This year is the year of Tesseract OCR engine since every where, every researchers are focusing on it in Cambodia. The TesseractOCR is an opensource OCR engine maintained by Google. In few years ago, there are some people had tried to train Khmer characters with the engine since 2009 but the result was not good enough to go.
Today, Danh Hong, a team leader of his OCR project and well known as the Khmer OS fonts designer with Thim Rithy, moonOS (Unix Kernel OS) founder has announced his result with an online tool: khmerocr.org that allows people to try the scanned document to convert into Khmer Unicode text.
Web Base Interface: KhmerOCR.org |
Currently he has asked for people to test and report error to improve the system.
I have taken some tests with my tested file that I have used in my previous research, the result needs a lot of time/tasks to improve.
All my below testing cases are using font: Khmer OS Content
Case 1: Real Scanned Document (no much noise), font size: 32pt
The document is written in Khmer OS Content with font size 32pt, scanned on HP Scanjet G3110 with high resolution which is clear enough. The result is not yet good enough.
Case 1 : Scanned Document |
Case 2: Printed Text Using MS Paint (no noise), font size: 11pt
I tried this serious document since the size is around the use case of people using.
Even it has no noise but the result is not well enough yet.
Case 2: Printed Text with Small font size |
Case 3: Printed Text Using MS Paint (no noise), font size: 48pt
With this font size, in my method with printed text could product around 98% of accuracy.
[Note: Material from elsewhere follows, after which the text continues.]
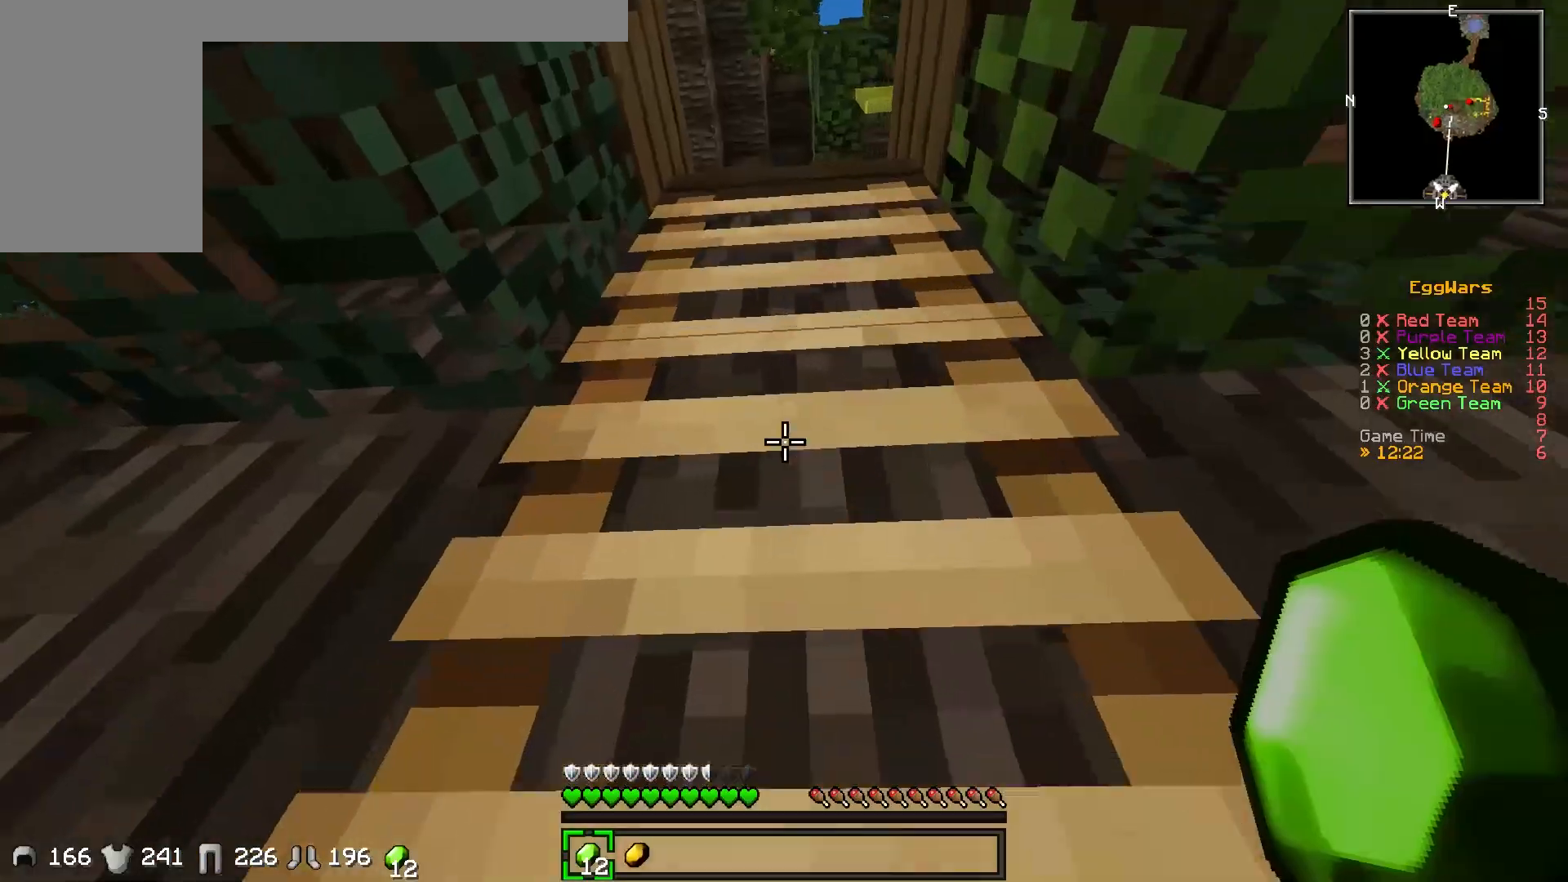
{"keys": ["w"], "events": []}
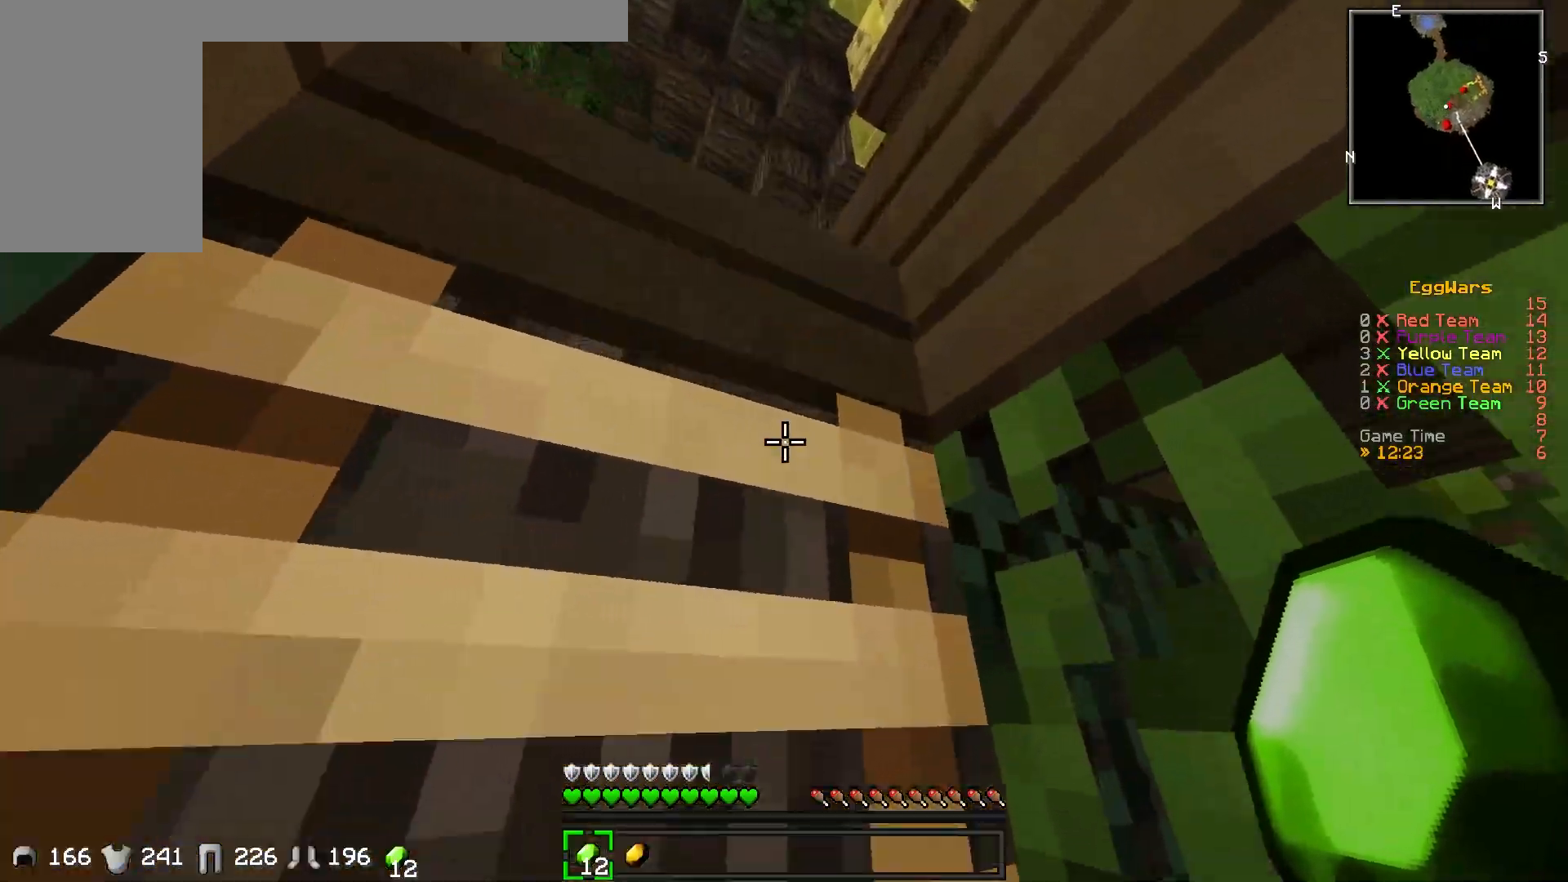
{"keys": ["w"], "events": []}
Here is also producing good result
These tests are only just one part of the font face and it is also a result for developers to improve.
I believe TesseractOCR would do more better when more training data are made but it would not produce 100% accuracy as people expected. We need more involvement to make this at least 95% of accuracy together for people to use. That's why OCR conference is formed.
Thank to Danh Hong and his team for this public initiation.
We are waiting other people's result as well.